Top of PROVIDED DATA
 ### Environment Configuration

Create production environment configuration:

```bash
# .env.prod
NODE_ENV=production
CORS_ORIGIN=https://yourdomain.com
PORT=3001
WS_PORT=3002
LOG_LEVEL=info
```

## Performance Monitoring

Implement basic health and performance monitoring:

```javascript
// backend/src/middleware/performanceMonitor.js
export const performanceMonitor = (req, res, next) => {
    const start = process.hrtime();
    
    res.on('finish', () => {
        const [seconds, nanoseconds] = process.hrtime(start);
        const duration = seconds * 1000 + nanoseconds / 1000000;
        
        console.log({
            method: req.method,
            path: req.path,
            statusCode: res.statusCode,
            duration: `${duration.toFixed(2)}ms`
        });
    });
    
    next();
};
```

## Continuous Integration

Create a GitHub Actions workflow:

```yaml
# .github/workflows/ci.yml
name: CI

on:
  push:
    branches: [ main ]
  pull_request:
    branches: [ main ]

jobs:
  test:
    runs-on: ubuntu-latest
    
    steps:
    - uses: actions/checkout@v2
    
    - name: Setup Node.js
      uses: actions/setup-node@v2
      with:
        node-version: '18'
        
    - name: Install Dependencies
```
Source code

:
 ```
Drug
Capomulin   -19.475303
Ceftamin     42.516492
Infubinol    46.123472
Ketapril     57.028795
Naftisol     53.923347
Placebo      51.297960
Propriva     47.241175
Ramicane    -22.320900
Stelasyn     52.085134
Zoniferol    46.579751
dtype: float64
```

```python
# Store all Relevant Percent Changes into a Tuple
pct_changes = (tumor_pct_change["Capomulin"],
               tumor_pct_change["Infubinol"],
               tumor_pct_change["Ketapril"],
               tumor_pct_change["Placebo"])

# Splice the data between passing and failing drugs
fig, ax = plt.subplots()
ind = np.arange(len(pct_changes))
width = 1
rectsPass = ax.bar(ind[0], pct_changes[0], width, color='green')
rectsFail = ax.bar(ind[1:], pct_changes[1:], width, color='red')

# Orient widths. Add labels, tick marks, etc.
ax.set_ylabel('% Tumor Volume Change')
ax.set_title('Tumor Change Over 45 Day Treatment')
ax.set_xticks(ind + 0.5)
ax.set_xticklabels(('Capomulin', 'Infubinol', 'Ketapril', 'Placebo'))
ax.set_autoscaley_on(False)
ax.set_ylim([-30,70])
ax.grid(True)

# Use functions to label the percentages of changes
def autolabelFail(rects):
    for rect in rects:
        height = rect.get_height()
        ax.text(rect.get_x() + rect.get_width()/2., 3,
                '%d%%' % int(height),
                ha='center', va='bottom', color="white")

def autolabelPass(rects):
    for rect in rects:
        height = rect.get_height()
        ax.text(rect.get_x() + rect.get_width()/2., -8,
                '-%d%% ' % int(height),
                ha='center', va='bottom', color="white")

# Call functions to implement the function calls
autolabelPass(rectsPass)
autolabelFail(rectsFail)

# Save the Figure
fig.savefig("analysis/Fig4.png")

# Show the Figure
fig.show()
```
Bottom of PROVIDED DATA
Top of PROVIDED DATA
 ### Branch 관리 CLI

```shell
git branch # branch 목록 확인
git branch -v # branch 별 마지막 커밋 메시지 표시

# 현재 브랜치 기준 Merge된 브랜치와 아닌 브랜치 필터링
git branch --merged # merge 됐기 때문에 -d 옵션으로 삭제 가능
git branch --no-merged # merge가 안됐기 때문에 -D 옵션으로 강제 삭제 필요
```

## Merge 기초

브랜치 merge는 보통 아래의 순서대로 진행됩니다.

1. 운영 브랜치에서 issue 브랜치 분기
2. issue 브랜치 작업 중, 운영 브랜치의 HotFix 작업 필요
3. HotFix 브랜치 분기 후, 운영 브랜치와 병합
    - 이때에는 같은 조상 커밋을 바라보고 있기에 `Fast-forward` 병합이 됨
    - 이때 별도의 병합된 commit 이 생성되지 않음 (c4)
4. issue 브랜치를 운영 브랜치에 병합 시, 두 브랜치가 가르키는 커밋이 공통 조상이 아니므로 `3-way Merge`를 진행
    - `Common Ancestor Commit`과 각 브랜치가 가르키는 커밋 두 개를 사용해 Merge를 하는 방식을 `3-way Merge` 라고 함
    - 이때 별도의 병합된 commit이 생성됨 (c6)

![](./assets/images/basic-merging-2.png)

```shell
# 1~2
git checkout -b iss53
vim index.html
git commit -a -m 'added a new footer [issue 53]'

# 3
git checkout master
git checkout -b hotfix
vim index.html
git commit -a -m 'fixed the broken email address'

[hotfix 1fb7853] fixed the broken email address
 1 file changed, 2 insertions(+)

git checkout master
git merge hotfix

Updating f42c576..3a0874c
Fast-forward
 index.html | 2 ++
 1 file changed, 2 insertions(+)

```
Bottom of PROVIDED DATA
Top of PROVIDED DATA
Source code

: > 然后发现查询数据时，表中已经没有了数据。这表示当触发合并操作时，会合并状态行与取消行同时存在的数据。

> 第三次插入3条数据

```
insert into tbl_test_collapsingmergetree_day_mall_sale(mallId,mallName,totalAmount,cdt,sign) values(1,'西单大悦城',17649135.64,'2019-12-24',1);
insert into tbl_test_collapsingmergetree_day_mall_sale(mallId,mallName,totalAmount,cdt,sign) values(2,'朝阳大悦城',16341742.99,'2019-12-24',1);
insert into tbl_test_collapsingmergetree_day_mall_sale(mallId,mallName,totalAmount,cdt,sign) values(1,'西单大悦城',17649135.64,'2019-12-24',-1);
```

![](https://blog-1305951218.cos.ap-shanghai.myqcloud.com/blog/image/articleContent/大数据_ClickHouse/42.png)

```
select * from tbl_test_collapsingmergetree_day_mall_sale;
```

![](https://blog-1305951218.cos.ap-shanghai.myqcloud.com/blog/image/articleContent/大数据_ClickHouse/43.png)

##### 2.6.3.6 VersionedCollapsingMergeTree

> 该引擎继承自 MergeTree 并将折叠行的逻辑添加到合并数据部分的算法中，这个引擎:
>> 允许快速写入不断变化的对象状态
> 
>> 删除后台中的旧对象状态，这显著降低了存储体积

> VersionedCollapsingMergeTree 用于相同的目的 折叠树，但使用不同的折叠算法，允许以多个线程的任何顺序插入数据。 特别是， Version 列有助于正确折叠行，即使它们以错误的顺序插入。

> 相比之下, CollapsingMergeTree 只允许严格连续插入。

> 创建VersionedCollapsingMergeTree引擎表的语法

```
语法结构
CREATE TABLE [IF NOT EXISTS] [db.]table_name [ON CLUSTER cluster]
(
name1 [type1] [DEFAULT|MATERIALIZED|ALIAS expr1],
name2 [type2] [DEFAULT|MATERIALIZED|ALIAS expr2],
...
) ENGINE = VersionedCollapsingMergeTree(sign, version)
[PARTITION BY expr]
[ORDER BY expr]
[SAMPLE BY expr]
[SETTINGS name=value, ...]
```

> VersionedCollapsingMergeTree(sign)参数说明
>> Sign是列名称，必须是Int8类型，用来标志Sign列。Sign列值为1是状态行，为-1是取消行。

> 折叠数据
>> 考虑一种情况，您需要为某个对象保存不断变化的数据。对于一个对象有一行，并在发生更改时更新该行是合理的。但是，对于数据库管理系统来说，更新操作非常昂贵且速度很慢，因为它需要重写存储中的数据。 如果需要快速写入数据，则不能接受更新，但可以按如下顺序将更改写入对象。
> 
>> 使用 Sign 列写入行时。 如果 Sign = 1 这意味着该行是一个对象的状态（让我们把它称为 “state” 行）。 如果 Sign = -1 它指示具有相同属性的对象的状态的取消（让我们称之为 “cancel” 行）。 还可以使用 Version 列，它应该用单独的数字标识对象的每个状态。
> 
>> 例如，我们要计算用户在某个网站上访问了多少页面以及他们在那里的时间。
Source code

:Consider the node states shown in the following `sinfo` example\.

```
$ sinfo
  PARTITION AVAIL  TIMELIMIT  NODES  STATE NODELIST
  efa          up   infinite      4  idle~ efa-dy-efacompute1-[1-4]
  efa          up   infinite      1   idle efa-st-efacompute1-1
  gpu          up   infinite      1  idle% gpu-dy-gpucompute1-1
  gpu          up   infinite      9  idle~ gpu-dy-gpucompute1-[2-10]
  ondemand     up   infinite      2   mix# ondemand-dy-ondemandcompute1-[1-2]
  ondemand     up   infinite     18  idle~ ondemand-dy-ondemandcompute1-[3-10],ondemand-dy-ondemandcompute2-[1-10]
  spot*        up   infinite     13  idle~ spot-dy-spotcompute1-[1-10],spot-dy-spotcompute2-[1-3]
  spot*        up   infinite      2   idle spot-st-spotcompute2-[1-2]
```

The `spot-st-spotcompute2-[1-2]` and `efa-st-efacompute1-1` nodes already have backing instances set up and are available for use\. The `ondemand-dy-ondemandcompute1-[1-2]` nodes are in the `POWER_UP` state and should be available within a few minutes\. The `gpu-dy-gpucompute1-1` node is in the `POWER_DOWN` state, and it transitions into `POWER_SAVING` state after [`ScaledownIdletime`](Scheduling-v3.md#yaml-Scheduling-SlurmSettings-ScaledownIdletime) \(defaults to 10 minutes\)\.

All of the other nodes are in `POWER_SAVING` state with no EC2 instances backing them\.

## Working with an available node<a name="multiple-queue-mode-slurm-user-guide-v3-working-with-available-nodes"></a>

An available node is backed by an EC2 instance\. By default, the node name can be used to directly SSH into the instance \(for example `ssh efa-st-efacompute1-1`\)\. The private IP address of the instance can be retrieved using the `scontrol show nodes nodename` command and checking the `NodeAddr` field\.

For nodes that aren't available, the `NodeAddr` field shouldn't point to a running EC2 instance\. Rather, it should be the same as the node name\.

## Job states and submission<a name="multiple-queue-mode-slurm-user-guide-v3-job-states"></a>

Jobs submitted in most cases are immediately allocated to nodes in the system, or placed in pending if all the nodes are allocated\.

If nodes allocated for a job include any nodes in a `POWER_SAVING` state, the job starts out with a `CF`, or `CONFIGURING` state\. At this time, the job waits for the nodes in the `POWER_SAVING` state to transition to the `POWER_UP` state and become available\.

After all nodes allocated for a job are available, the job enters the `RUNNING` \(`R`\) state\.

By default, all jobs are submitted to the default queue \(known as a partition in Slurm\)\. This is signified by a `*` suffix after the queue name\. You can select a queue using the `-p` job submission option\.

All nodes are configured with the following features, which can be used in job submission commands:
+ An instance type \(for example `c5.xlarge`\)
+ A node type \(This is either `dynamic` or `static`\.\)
Bottom of PROVIDED DATA
- [TASK TO COMPLETE]
Word for word, restate the lines above from the line containing "### Environment Configuration" through the line containing "Implement basic health", with both included and nothing else.

- [ANSWER AREA]
 ### Environment Configuration

Create production environment configuration:

```bash
# .env.prod
NODE_ENV=production
CORS_ORIGIN=https://yourdomain.com
PORT=3001
WS_PORT=3002
LOG_LEVEL=info
```

## Performance Monitoring

Implement basic health and performance monitoring:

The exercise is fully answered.